The computer retail industry, seems (to me) to be one of the industries that closest resembles the economic ideal of "perfect competition." A perfectly competitive industry is defined has having a very large (infinite) number of both sellers that all offer identical products (there are many many permutations of computer hardware, of course, but these are all essentially quantitative differences, not qualitiative, for which each individual company adjusts its price accordingly... the only real difference between companies is warranties, tech support quality, documentation, and whatever idiotic in-house software they create). Perfect competition also, of course, requires a very large number of buyers that have perfect information on what each company is selling.

Perfect competition drives everyone to sell their products for the same price, a price that produces zero economic profit (not the same as zero actual profit, but close enough... and the computer hardware business has notoriously low margins). After all, if anyone charged higher than anyone else, and they're all offering the same product, why would anyone buy from them?

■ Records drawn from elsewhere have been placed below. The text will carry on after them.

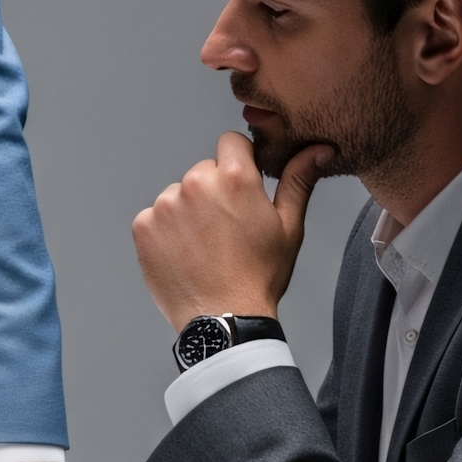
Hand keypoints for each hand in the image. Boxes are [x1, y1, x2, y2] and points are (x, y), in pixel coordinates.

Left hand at [132, 130, 332, 332]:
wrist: (223, 318)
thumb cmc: (259, 276)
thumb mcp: (288, 227)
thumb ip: (298, 181)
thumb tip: (318, 150)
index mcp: (235, 178)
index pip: (231, 143)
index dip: (239, 161)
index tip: (241, 187)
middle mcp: (196, 184)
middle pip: (203, 171)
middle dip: (214, 191)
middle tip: (226, 228)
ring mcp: (165, 205)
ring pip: (178, 194)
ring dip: (188, 211)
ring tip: (205, 246)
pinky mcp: (143, 226)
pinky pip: (155, 217)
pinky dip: (166, 231)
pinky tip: (185, 254)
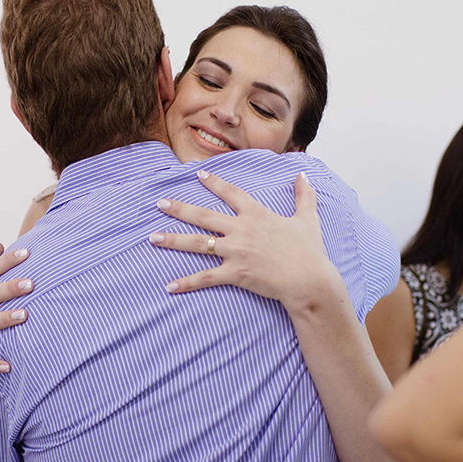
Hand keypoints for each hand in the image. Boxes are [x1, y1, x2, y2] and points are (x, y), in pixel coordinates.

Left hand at [149, 171, 343, 312]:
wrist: (309, 280)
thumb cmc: (309, 251)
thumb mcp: (307, 219)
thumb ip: (304, 195)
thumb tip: (303, 175)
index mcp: (256, 214)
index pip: (231, 193)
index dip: (214, 183)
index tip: (198, 174)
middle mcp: (241, 230)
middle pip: (203, 216)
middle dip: (180, 208)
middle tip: (160, 203)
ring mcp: (235, 251)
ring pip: (197, 243)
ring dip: (173, 240)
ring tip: (153, 237)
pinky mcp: (234, 273)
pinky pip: (205, 277)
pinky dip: (187, 283)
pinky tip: (169, 286)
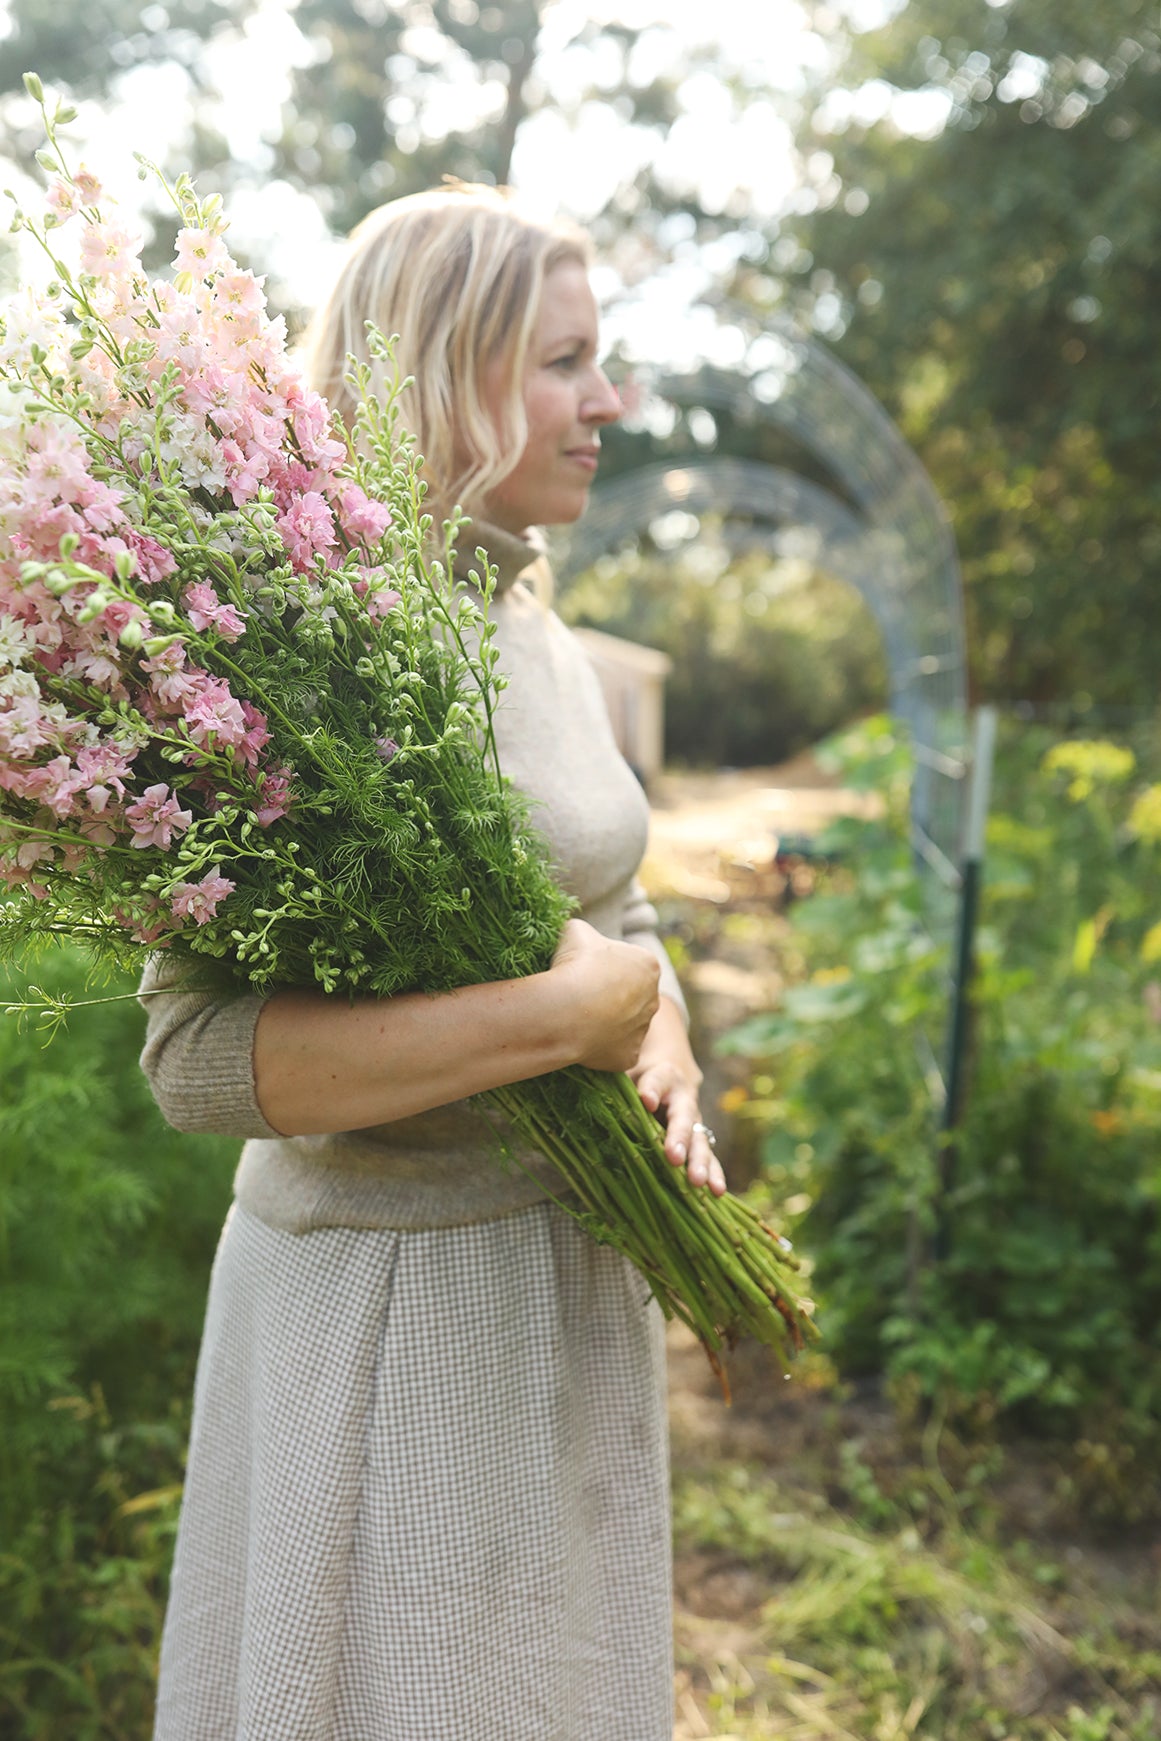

Walmart is not a big player in the computer business (in perfect competition, the overwhelming number of sellers guarantees that any individual seller's decisions cannot affect the whole market). They may be able to successfully and profitably tap the market of ultra-cheap Windows-less computers. But that means that they are no longer offering a product identical to the rest of the market, and perfect competition no longer applies. If they then attempt to switch to the regular computer industry, they will still have no leverage, and Microsoft will have no incentive to offer them a discount.

In other words, if perfect competition does indeed apply, the people that buy Lindows PCs from Walmart will not be customers that would otherwise buy Windows-ed PCs. They are 2 separate markets. If a consumer wants a Windows PC for as cheap as possible, there is no shortage of vendors. If he buys a Lindows box from Walmart instead, its because he thought, for his needs, a Windows-less PC was a better value to begin with.

Ultimately, there's many reasons perfect competition might not apply, particularly on the "perfect information" front. Oh well.